#### What to produce:
Return all lines in the data where the string "size" can be found.

#####

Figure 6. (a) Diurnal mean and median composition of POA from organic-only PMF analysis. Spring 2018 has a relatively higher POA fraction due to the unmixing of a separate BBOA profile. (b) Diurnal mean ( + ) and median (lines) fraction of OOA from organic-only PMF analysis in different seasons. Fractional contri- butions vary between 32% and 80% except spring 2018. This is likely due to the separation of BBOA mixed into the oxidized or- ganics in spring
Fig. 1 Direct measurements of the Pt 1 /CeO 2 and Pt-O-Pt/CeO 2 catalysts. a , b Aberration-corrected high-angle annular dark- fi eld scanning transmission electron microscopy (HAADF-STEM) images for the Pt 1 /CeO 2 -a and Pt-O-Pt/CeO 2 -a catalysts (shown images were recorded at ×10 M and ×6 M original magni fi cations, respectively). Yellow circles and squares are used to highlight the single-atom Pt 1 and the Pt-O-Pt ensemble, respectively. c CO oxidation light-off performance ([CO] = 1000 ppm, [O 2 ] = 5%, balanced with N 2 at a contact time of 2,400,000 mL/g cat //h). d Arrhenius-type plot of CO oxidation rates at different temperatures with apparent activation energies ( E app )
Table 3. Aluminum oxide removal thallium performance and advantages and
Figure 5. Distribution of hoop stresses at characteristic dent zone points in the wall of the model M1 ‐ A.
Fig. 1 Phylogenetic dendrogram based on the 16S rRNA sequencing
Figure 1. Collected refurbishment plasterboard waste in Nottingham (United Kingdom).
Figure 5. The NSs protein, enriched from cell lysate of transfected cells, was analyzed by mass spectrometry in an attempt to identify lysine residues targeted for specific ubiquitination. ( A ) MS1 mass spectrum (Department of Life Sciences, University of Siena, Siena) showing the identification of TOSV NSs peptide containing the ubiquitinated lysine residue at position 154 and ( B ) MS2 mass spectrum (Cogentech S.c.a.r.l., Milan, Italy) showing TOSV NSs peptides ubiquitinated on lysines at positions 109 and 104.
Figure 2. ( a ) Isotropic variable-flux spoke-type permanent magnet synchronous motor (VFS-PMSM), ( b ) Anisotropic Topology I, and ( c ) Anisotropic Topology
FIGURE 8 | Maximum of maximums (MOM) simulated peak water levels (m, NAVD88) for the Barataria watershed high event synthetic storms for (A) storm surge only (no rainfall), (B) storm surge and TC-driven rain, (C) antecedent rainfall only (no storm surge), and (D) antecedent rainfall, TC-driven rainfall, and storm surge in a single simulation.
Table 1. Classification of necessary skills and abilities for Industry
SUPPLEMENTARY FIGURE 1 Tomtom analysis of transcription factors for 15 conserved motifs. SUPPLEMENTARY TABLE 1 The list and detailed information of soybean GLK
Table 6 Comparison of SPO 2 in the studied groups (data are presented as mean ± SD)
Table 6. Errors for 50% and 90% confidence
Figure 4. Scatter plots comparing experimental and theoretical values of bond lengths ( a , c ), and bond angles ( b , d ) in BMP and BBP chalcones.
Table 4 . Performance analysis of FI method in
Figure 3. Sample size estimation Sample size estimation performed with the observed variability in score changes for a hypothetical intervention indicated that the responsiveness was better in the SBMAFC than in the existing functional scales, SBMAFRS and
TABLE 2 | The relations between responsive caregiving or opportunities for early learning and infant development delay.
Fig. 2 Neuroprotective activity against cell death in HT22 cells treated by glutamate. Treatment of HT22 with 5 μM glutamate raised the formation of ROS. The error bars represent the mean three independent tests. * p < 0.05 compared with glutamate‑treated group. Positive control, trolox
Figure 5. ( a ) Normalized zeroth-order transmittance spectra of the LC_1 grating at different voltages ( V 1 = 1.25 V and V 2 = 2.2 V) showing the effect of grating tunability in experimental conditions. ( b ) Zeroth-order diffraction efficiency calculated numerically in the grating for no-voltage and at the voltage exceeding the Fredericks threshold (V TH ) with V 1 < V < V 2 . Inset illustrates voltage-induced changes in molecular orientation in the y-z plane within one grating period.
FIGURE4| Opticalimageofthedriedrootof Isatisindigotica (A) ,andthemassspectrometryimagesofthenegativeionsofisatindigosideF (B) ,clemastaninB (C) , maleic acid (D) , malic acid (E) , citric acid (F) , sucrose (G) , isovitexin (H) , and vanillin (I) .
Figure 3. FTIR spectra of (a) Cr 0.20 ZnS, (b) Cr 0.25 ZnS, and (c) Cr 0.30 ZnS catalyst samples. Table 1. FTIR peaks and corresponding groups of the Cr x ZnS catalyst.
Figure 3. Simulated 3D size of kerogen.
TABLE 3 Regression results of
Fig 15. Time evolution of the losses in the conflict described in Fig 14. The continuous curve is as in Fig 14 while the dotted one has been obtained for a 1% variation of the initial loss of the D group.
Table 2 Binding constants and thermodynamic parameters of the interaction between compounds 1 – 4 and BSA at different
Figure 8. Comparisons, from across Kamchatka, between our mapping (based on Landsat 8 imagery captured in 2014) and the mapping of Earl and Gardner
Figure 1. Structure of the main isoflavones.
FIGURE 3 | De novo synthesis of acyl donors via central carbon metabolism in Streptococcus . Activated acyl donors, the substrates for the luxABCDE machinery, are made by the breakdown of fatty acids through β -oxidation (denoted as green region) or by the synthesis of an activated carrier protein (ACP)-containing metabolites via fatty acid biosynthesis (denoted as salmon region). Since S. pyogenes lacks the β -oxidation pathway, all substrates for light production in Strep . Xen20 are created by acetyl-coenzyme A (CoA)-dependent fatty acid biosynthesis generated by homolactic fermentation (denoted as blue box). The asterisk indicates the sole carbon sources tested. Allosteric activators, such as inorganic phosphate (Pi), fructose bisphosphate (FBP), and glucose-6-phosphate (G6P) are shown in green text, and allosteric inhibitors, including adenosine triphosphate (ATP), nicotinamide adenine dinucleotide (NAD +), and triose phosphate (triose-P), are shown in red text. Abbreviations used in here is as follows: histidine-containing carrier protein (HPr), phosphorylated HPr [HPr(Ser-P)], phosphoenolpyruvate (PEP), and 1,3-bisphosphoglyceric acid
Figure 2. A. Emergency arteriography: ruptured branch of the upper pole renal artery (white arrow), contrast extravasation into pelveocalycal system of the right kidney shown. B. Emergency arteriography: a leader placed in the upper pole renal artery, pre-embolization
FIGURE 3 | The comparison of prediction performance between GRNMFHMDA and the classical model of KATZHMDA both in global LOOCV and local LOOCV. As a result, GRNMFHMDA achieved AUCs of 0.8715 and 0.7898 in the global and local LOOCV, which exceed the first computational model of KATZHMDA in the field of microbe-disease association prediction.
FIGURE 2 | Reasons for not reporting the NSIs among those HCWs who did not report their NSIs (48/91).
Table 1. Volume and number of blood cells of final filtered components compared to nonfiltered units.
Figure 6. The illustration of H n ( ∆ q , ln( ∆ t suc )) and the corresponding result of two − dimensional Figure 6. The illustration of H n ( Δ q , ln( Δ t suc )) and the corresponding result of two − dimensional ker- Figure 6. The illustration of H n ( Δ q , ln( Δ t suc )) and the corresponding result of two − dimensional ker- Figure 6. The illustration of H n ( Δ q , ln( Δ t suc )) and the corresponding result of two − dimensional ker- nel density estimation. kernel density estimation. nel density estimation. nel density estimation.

#####

#### Output for this task:
Figure 3. Sample size estimation Sample size estimation performed with the observed variability in score changes for a hypothetical intervention indicated that the responsiveness was better in the SBMAFC than in the existing functional scales, SBMAFRS and
Figure 3. Simulated 3D size of kerogen.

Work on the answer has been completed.